Current location - Music Encyclopedia - Today in History - What was the earliest observatory?
What was the earliest observatory?
Taosi Cultural Site has been designated as a major national archaeological discovery by the national cultural relics department-the earliest observatory in the world.

Taosi Cultural Site is located between Taosi, Zhongliang, Song Cun, Dongpogou and Gouxi Village in the northeast of Xiangfen County, Shanxi Province, at the foot of Chongshan Mountain. It is 2000m long from east to west and1500m wide from north to south, with a total area of 3 million square meters. This is a super-large website. The site was first discovered in the cultural relics survey in the 1950s. 1978 to 1987, the Shanxi team of the Institute of Archaeology, Chinese Academy of Social Sciences conducted a comprehensive and systematic excavation and inspection of the site, excavated ordinary houses and early big noble cemeteries, and determined the Taosi culture.

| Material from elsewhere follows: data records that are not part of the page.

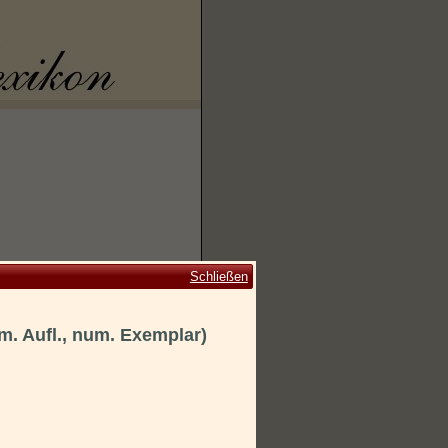
Schließen
m. Aufl., num. Exemplar)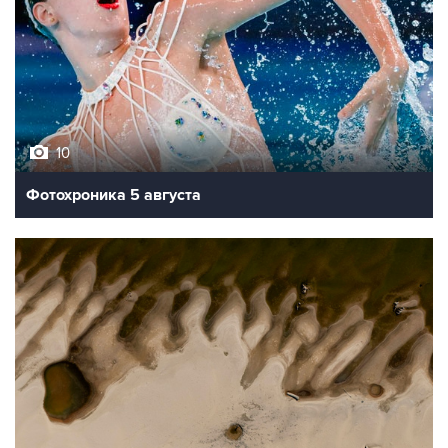
10
Фотохроника 5 августа
9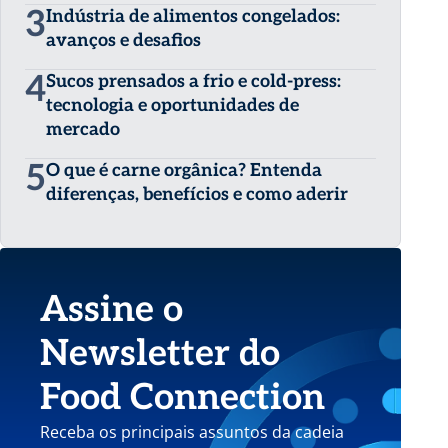
3
Indústria de alimentos congelados:
avanços e desafios
4
Sucos prensados a frio e cold-press:
tecnologia e oportunidades de
mercado
5
O que é carne orgânica? Entenda
diferenças, benefícios e como aderir
Assine o
Newsletter do
Food Connection
Receba os principais assuntos da cadeia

1999 to 200 1 year, the ruins of the middle period of Taosi culture (about 2 100 BC-before 2000 BC) were discovered in Taosi, with a total area of about 2.8 million square meters. The walls on the north, east and south sides of the site have been determined, and the site plane is a rounded rectangle.

Through continuous excavation, the palace area in the early and middle period of the site was discovered, and the royal noble tomb in the middle period was also discovered. A large-scale building that may have the function of observing images and timing was found in the mid-term small town sacrifice area, which is what our aunt falsely called "Dongpogou" Observatory.

This large-scale building, which has not yet been archaeological named and may have the function of observing images and timing, is located in Dongpogou Village, southeast of Taosi City Site. There is a three-layer rammer structure at the excavation site, which is semi-circular platform with a diameter of about 50 meters. There is a semicircular observation platform at the top of the pedestal, which is centered on the observation platform and radiates in a fan shape 13 pit from west to east.

According to archaeologists, there are 65,438+03 rammed earth columns on this platform. The ancients used the space between the two columns to observe the sunrise in the east of Tal Mountain. According to the light and shadow of the sun, we can infer the solar terms of 12 a year. Compared with the current lunar calendar time, the seasonal accuracy of solar terms is very high through field simulation observation. One of the main functions of rammed soil column joints on the upper platform foundation may be to observe the image and give time, thus guiding farmers to cultivate in time. Judging from the findings at the excavation site, this platform was also used by people at that time to offer sacrifices.

This building is the largest single building of Taosi culture discovered so far, with an area of about 1.400 square meters. It has a very strange shape, complex structure and many ancillary building facilities, which may be amazing, because it combines the functions of observation and sacrifice, the scale and momentum of the building and the huge project of foundation pit treatment.

More importantly, if the rammed earth column of the upper platform has the function of observing images and timing, it will give us a glimpse of the astronomical knowledge system of Taosi culture and confirm the true historical background of the so-called "calendar is like the sun, moon and stars, teaching people time" in Shangshu Yaodian. Archaeological evidence of observation time can be pushed back to 4 100 years ago, which will greatly promote the study of ancient astronomical calendars in China.

This observatory was formed at the end of primitive society in 2 100 BC, which is obviously nearly 500 years earlier than the Stonehenge Observatory (BC 1680) recognized in the world. Therefore, this observatory at the site of Taosi City is undoubtedly the earliest observatory discovered in the world so far.